YOUR INSTRUCTIONS: Only some lines are wanted. Transcribe, exactly, the lines below from the line with "Moody Bible Institute Data Breach" up to and including the line with "Their worst attacking".

BEGIN DATASET EXTRACT

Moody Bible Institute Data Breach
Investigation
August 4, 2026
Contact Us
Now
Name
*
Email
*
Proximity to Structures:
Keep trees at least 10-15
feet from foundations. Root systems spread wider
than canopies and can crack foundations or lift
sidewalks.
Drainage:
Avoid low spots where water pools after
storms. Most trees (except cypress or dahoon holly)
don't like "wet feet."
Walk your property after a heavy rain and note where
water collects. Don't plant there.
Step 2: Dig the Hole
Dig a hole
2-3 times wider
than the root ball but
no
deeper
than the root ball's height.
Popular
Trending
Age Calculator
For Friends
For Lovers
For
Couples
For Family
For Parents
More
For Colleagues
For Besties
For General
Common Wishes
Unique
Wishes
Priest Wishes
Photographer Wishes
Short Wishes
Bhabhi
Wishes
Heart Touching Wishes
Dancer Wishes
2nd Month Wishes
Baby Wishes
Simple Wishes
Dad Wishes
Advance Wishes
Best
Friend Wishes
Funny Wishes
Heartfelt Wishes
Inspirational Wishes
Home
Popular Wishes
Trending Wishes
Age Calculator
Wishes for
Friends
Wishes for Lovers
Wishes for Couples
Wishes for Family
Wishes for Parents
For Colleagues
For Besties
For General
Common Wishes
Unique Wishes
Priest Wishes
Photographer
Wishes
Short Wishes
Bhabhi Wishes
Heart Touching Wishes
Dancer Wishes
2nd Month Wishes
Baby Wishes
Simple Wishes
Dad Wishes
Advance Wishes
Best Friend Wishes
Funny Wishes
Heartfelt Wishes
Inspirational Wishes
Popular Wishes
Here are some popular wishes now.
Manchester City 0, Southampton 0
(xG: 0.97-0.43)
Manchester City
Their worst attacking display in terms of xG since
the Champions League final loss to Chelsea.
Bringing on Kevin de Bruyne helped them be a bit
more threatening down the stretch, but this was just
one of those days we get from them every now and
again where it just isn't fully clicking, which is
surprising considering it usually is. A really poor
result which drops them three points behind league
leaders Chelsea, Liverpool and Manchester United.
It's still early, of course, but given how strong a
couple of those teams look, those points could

END DATASET EXTRACT
BEGIN DATASET EXTRACT

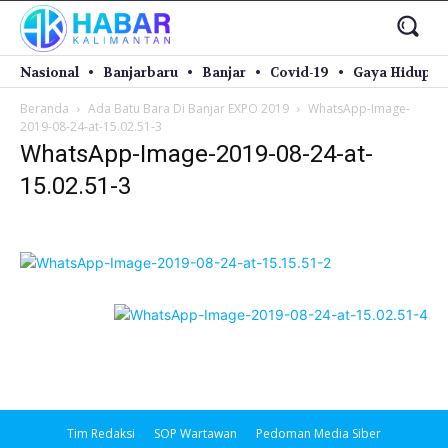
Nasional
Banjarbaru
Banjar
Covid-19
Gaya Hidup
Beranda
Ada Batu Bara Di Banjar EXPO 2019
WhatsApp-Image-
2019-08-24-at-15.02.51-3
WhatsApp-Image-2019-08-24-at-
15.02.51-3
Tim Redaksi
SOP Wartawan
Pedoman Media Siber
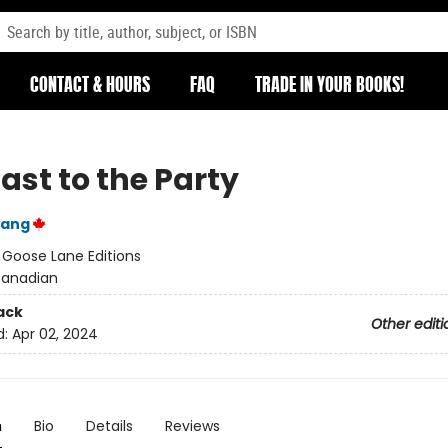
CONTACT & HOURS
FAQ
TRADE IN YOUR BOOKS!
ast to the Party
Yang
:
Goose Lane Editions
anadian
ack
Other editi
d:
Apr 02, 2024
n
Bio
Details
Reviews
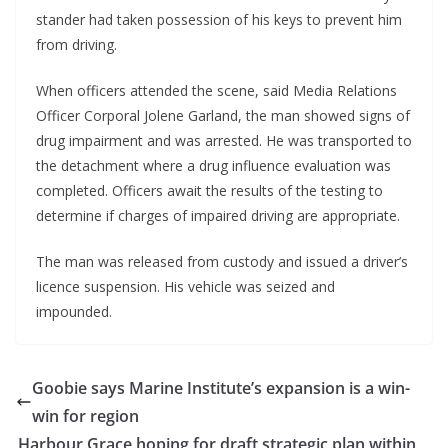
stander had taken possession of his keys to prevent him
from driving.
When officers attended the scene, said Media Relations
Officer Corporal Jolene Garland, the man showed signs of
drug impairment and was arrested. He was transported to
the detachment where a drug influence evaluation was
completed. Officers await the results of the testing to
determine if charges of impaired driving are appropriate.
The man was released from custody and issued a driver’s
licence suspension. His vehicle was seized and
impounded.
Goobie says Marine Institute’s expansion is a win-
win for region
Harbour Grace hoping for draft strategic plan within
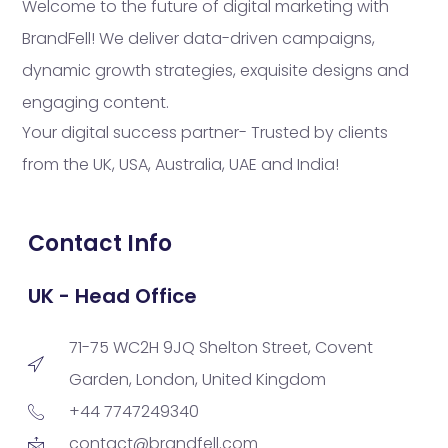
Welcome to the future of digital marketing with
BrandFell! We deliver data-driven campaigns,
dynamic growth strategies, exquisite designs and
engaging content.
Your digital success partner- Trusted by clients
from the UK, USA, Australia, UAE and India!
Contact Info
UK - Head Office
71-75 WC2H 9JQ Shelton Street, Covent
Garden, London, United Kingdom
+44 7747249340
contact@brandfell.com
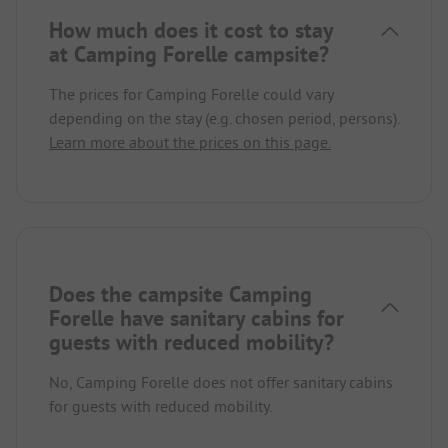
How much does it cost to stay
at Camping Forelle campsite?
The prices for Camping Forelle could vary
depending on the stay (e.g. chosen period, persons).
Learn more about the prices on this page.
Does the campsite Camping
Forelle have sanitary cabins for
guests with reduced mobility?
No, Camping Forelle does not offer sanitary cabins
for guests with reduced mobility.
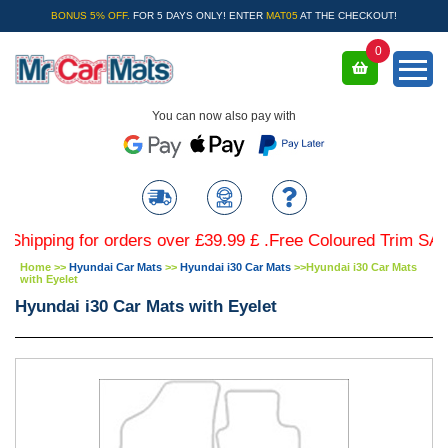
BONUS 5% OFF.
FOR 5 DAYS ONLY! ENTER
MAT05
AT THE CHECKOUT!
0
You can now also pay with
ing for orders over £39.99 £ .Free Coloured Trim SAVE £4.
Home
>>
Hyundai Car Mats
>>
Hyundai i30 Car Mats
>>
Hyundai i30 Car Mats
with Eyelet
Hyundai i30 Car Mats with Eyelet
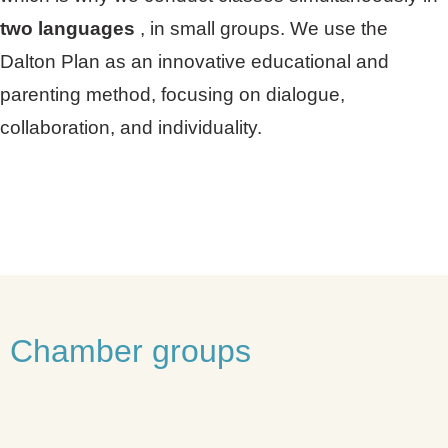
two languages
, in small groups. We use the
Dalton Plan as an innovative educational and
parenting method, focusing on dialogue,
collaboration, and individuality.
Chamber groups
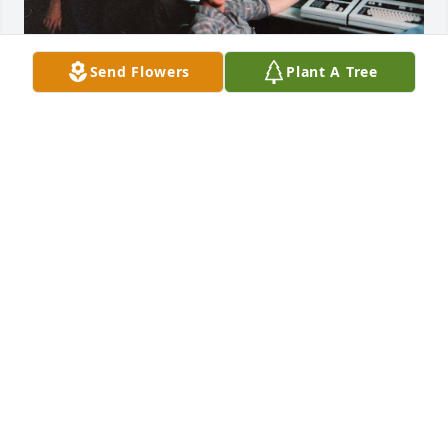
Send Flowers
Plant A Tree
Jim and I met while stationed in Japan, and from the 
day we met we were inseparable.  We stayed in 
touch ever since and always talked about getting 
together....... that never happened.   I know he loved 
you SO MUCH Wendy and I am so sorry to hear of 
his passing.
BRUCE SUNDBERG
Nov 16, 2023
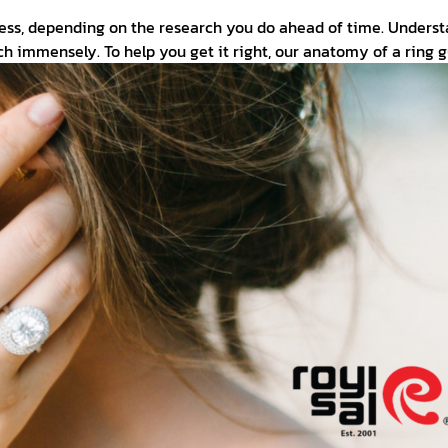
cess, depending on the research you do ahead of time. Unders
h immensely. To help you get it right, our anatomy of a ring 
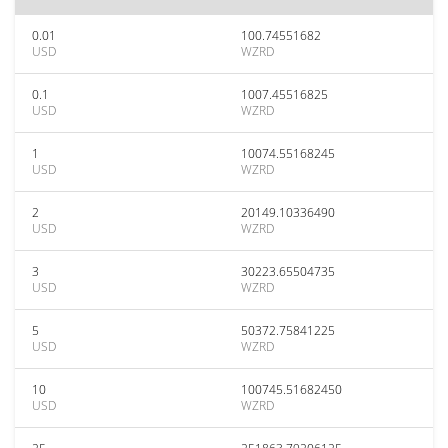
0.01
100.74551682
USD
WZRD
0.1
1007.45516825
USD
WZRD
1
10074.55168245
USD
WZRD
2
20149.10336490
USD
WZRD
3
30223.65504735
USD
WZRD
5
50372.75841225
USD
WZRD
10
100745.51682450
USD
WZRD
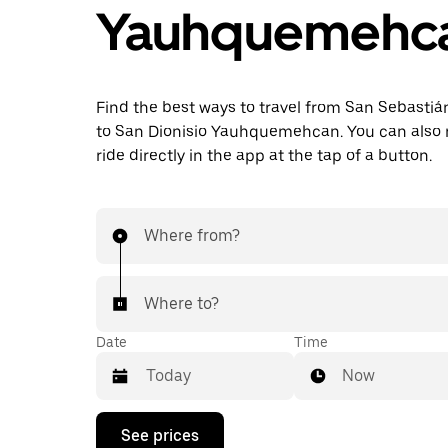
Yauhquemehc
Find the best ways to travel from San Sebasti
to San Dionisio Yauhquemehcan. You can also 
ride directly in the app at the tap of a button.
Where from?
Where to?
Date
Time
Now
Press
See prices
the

END DATASET EXTRACT

TASK SOLUTION:
Moody Bible Institute Data Breach
Investigation
August 4, 2026
Contact Us
Now
Name
*
Email
*
Proximity to Structures:
Keep trees at least 10-15
feet from foundations. Root systems spread wider
than canopies and can crack foundations or lift
sidewalks.
Drainage:
Avoid low spots where water pools after
storms. Most trees (except cypress or dahoon holly)
don't like "wet feet."
Walk your property after a heavy rain and note where
water collects. Don't plant there.
Step 2: Dig the Hole
Dig a hole
2-3 times wider
than the root ball but
no
deeper
than the root ball's height.
Popular
Trending
Age Calculator
For Friends
For Lovers
For
Couples
For Family
For Parents
More
For Colleagues
For Besties
For General
Common Wishes
Unique
Wishes
Priest Wishes
Photographer Wishes
Short Wishes
Bhabhi
Wishes
Heart Touching Wishes
Dancer Wishes
2nd Month Wishes
Baby Wishes
Simple Wishes
Dad Wishes
Advance Wishes
Best
Friend Wishes
Funny Wishes
Heartfelt Wishes
Inspirational Wishes
Home
Popular Wishes
Trending Wishes
Age Calculator
Wishes for
Friends
Wishes for Lovers
Wishes for Couples
Wishes for Family
Wishes for Parents
For Colleagues
For Besties
For General
Common Wishes
Unique Wishes
Priest Wishes
Photographer
Wishes
Short Wishes
Bhabhi Wishes
Heart Touching Wishes
Dancer Wishes
2nd Month Wishes
Baby Wishes
Simple Wishes
Dad Wishes
Advance Wishes
Best Friend Wishes
Funny Wishes
Heartfelt Wishes
Inspirational Wishes
Popular Wishes
Here are some popular wishes now.
Manchester City 0, Southampton 0
(xG: 0.97-0.43)
Manchester City
Their worst attacking display in terms of xG since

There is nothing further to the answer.